Dwóch górników poszkodowanych 29 stycznia w wypadku na ZG Rudna przewieziono do wrocławskiej kliniki uniwersyteckiej.
Jeden z nich z rozległymi urazami wielonarządowymi najpierw trafił do Szpitala Wojewódzkiego w Legnicy, gdzie jeszcze pierwszej nocy przeszedł skomplikowaną operację. W piątek 1 lutego zdecydowano o przeniesieniu mężczyzny na oddział intensywnej terapii Uniwersyteckiego Szpitala Klinicznego we Wrocławiu, gdzie dziś czeka go kolejna operacja. Jego stan lekarze określają jako bardzo ciężki.
Drugi górnik trafił do szpitala Wielospecjalistycznego w Nowej Soli w dniu wypadku. Stamtąd po konsultacjach także został przetransportowany do Uniwersyteckiego Szpitala Klinicznego przy ul. Borowskiej we Wrocławiu. Jego obrażenia były tak rozległe, że zaawansowanej operacji musieli się podjąć specjaliści od chirurgii ręki. Mimo to stan drugiego z górników lekarze oceniają jako dobry. Przed nim jeszcze wiele zabiegów związanych z rekonstrukcją zranionej dłoni.

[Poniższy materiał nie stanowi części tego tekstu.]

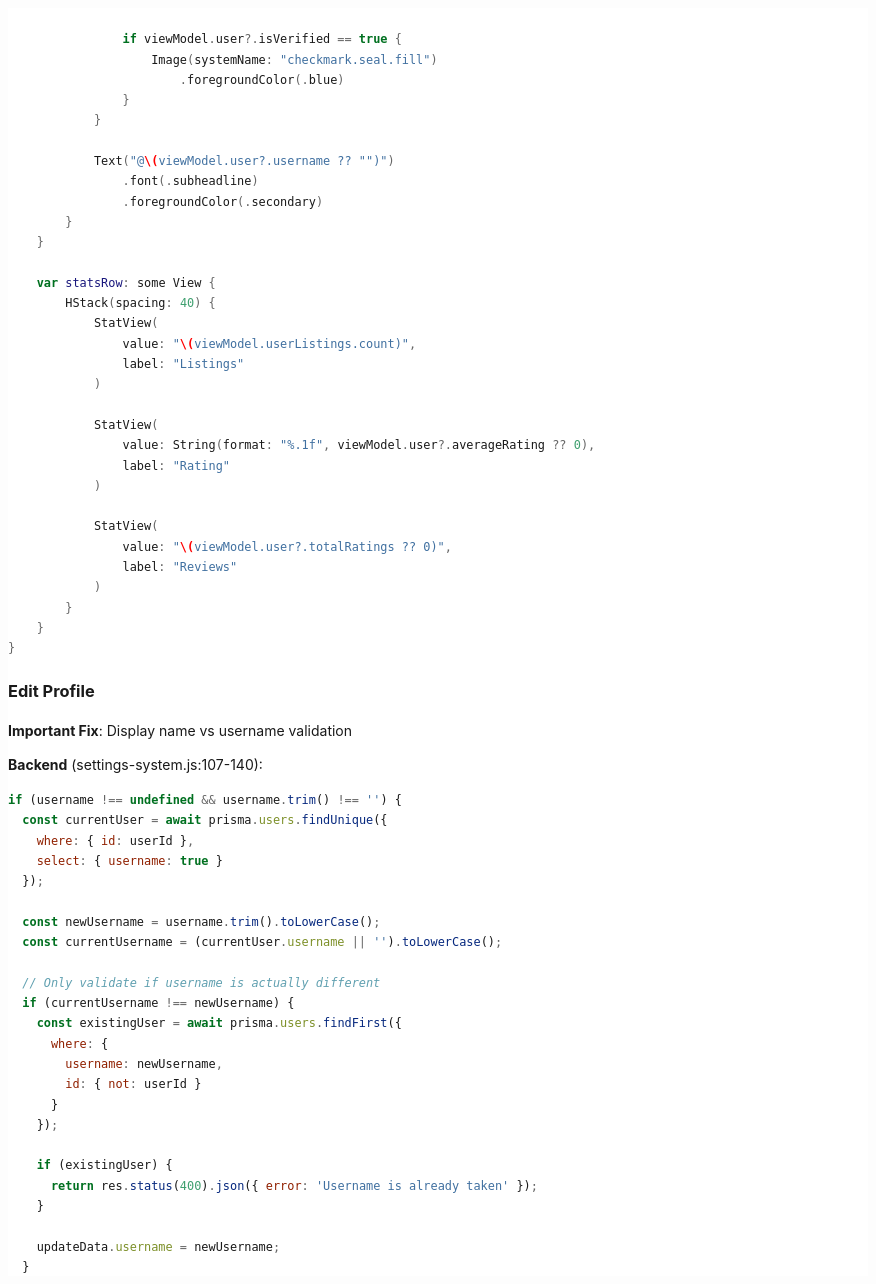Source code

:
 ```swift

                if viewModel.user?.isVerified == true {
                    Image(systemName: "checkmark.seal.fill")
                        .foregroundColor(.blue)
                }
            }

            Text("@\(viewModel.user?.username ?? "")")
                .font(.subheadline)
                .foregroundColor(.secondary)
        }
    }

    var statsRow: some View {
        HStack(spacing: 40) {
            StatView(
                value: "\(viewModel.userListings.count)",
                label: "Listings"
            )

            StatView(
                value: String(format: "%.1f", viewModel.user?.averageRating ?? 0),
                label: "Rating"
            )

            StatView(
                value: "\(viewModel.user?.totalRatings ?? 0)",
                label: "Reviews"
            )
        }
    }
}
```

### Edit Profile

**Important Fix**: Display name vs username validation

**Backend** (settings-system.js:107-140):
```javascript
if (username !== undefined && username.trim() !== '') {
  const currentUser = await prisma.users.findUnique({
    where: { id: userId },
    select: { username: true }
  });

  const newUsername = username.trim().toLowerCase();
  const currentUsername = (currentUser.username || '').toLowerCase();

  // Only validate if username is actually different
  if (currentUsername !== newUsername) {
    const existingUser = await prisma.users.findFirst({
      where: {
        username: newUsername,
        id: { not: userId }
      }
    });

    if (existingUser) {
      return res.status(400).json({ error: 'Username is already taken' });
    }

    updateData.username = newUsername;
  }
```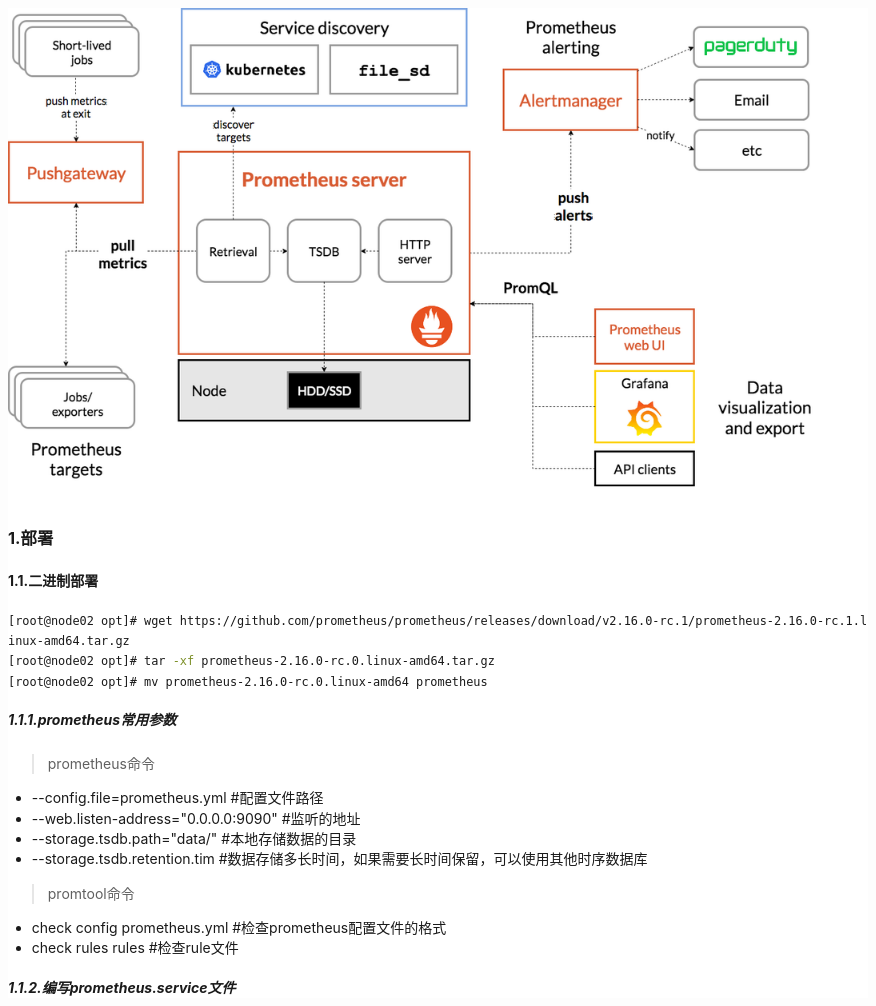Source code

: <img src="image/prometheus架构图.png" style="zoom:80%;" />

### <span id="1">1.部署</span>

#### <span id="1.1">1.1.二进制部署</span>

```bash
[root@node02 opt]# wget https://github.com/prometheus/prometheus/releases/download/v2.16.0-rc.1/prometheus-2.16.0-rc.1.linux-amd64.tar.gz
[root@node02 opt]# tar -xf prometheus-2.16.0-rc.0.linux-amd64.tar.gz
[root@node02 opt]# mv prometheus-2.16.0-rc.0.linux-amd64 prometheus
```

##### <span id="1.1.1">1.1.1.prometheus常用参数</span>

> prometheus命令

- --config.file=prometheus.yml #配置文件路径
- --web.listen-address="0.0.0.0:9090" #监听的地址
- --storage.tsdb.path="data/" #本地存储数据的目录
- --storage.tsdb.retention.tim #数据存储多长时间，如果需要长时间保留，可以使用其他时序数据库

> promtool命令

- check config prometheus.yml #检查prometheus配置文件的格式
- check rules rules #检查rule文件

##### <span id="1.1.2">1.1.2.编写prometheus.service文件</span>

Do samoistnego wstrząsu górotworu na oddziałach G1 i G2 kopalni Rudna doszło 29 stycznia. Wstrząs miał siłę 4,8 stopnia w skali Richtera.
W strefie zagrożenia znalazło się 32 górników. 28 z nich nie miało poważniejszych obrażeń. Udało się ich ewakuować na powierzchnię jako pierwszych.
Trzech było rannych, w tym jeden ciężko. Ostatniego górnika odnaleziono po 24 h akcji poszukiwawczej. Był cały i zdrowy.